The HDC found the GP's management of the referral also 'constituted a mild departure from the accepted standard of practice'.
'... it is important for primary-care providers to track referrals to secondary care and provide updated referral information when relevant, to ensure that management is undertaken in a timely manner,' the findings stated.
It was noted that it was 'unclear whether [formal] tracking would have altered Ms A's outcome', given the scheduling of the first gynaecology specialist appointment was dependent on receipt of the ultrasound referral.
Advice to the HDC said Ms A's delayed diagnosis was due to process failures and inefficiencies in secondary care, as opposed to an oversight by Dr B.
However, Dr Caldwell reminded Dr B that as the access point to secondary care, GPs should follow up referrals and ensure that appropriate action has been taken.
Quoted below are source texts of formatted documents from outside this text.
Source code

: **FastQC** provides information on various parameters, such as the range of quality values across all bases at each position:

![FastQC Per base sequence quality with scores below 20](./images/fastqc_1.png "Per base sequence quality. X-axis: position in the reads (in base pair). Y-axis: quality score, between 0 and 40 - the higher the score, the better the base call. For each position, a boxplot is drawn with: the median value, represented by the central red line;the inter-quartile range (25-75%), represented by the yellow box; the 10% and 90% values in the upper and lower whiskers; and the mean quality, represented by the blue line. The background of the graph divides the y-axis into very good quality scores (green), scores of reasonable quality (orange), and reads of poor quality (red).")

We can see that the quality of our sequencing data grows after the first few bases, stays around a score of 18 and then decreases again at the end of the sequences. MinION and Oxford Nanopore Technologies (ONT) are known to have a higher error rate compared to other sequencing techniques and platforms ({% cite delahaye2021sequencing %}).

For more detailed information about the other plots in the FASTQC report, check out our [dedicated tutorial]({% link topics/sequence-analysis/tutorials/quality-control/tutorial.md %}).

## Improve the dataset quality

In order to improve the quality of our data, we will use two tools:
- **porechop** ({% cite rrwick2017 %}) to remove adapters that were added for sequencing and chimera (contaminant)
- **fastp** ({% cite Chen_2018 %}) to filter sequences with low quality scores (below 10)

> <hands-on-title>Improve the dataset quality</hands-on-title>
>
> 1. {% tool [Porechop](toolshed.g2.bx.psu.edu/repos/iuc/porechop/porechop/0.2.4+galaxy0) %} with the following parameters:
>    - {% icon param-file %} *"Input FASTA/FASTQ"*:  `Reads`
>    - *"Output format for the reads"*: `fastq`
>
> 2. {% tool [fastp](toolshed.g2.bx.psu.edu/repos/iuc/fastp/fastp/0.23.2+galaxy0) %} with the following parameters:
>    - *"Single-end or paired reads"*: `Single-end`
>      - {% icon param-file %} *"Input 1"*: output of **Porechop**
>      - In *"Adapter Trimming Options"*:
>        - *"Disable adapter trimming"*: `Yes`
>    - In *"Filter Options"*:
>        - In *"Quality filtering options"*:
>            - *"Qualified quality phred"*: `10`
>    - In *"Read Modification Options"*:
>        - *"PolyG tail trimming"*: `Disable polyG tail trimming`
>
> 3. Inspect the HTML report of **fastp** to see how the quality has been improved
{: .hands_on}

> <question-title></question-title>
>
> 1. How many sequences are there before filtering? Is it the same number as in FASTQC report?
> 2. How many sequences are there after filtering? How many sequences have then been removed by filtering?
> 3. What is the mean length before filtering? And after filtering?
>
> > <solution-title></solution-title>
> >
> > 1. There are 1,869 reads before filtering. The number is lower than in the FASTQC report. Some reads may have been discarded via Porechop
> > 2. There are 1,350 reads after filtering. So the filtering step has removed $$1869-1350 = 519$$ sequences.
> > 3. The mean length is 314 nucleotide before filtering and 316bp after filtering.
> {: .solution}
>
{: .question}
She encouraged him to act proactively and with a degree of urgency when managing patient referrals, particularly when a life-threatening disease is involved.
Both Dr B and Health NZ apologised to the family of Ms A.
Health NZ is making ongoing changes to integration between systems, and there are now weekly reports that allow for cross-referencing to ensure referrals have been entered.
There are dedicated booking clerks for primary care referral, who do not have the additional responsibility of working reception, and do the task at a dedicated time where there are minimal distractions.